YOUR GOAL ->
Reproduce each line of the entries below word for word, keeping the original order.

-- DATA SUPPLIED follows --

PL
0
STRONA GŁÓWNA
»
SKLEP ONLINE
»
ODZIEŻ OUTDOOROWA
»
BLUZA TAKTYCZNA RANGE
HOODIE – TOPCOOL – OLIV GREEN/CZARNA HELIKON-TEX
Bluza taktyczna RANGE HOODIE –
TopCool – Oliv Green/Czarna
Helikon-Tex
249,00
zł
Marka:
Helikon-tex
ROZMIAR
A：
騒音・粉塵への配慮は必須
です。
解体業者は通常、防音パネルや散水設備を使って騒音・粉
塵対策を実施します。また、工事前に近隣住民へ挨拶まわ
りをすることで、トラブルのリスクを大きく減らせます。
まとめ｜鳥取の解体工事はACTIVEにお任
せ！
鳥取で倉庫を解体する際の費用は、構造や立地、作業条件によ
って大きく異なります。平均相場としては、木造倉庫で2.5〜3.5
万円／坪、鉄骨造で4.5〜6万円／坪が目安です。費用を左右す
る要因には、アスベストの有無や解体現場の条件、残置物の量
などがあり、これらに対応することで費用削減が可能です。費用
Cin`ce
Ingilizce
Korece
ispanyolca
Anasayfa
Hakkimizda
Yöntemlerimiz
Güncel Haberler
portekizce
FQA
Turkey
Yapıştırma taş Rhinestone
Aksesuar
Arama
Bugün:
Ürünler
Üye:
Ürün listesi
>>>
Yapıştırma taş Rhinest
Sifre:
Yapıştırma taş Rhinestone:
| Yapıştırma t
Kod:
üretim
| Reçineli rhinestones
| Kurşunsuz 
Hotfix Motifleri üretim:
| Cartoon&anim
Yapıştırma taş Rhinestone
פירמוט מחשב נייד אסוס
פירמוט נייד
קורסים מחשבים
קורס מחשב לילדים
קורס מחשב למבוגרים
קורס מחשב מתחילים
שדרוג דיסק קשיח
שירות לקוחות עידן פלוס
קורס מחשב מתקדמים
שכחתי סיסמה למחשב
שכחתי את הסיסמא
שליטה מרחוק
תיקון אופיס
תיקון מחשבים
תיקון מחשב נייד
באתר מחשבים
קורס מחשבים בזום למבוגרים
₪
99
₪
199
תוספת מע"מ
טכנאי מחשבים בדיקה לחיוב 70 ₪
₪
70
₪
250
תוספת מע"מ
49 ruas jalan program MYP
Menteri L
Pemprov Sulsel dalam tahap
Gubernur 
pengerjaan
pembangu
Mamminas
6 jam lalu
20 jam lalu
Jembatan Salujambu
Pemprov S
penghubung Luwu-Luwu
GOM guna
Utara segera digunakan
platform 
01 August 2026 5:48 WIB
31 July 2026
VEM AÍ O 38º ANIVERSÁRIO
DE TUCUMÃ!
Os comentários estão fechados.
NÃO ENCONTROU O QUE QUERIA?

-- DATA SUPPLIED concluded --

ANSWER SPACE ->
PL
0
STRONA GŁÓWNA
»
SKLEP ONLINE
»
ODZIEŻ OUTDOOROWA
»
BLUZA TAKTYCZNA RANGE
HOODIE – TOPCOOL – OLIV GREEN/CZARNA HELIKON-TEX
Bluza taktyczna RANGE HOODIE –
TopCool – Oliv Green/Czarna
Helikon-Tex
249,00
zł
Marka:
Helikon-tex
ROZMIAR
A：
騒音・粉塵への配慮は必須
です。
解体業者は通常、防音パネルや散水設備を使って騒音・粉
塵対策を実施します。また、工事前に近隣住民へ挨拶まわ
りをすることで、トラブルのリスクを大きく減らせます。
まとめ｜鳥取の解体工事はACTIVEにお任
せ！
鳥取で倉庫を解体する際の費用は、構造や立地、作業条件によ
って大きく異なります。平均相場としては、木造倉庫で2.5〜3.5
万円／坪、鉄骨造で4.5〜6万円／坪が目安です。費用を左右す
る要因には、アスベストの有無や解体現場の条件、残置物の量
などがあり、これらに対応することで費用削減が可能です。費用
Cin`ce
Ingilizce
Korece
ispanyolca
Anasayfa
Hakkimizda
Yöntemlerimiz
Güncel Haberler
portekizce
FQA
Turkey
Yapıştırma taş Rhinestone
Aksesuar
Arama
Bugün:
Ürünler
Üye:
Ürün listesi
>>>
Yapıştırma taş Rhinest
Sifre:
Yapıştırma taş Rhinestone:
| Yapıştırma t
Kod:
üretim
| Reçineli rhinestones
| Kurşunsuz 
Hotfix Motifleri üretim:
| Cartoon&anim
Yapıştırma taş Rhinestone
פירמוט מחשב נייד אסוס
פירמוט נייד
קורסים מחשבים
קורס מחשב לילדים
קורס מחשב למבוגרים
קורס מחשב מתחילים
שדרוג דיסק קשיח
שירות לקוחות עידן פלוס
קורס מחשב מתקדמים
שכחתי סיסמה למחשב
שכחתי את הסיסמא
שליטה מרחוק
תיקון אופיס
תיקון מחשבים
תיקון מחשב נייד
באתר מחשבים
קורס מחשבים בזום למבוגרים
₪
99
₪
199
תוספת מע"מ
טכנאי מחשבים בדיקה לחיוב 70 ₪
₪
70
₪
250
תוספת מע"מ
49 ruas jalan program MYP
Menteri L
Pemprov Sulsel dalam tahap
Gubernur 
pengerjaan
pembangu
Mamminas
6 jam lalu
20 jam lalu
Jembatan Salujambu
Pemprov S
penghubung Luwu-Luwu
GOM guna
Utara segera digunakan
platform 
01 August 2026 5:48 WIB
31 July 2026
VEM AÍ O 38º ANIVERSÁRIO
DE TUCUMÃ!
Os comentários estão fechados.
NÃO ENCONTROU O QUE QUERIA?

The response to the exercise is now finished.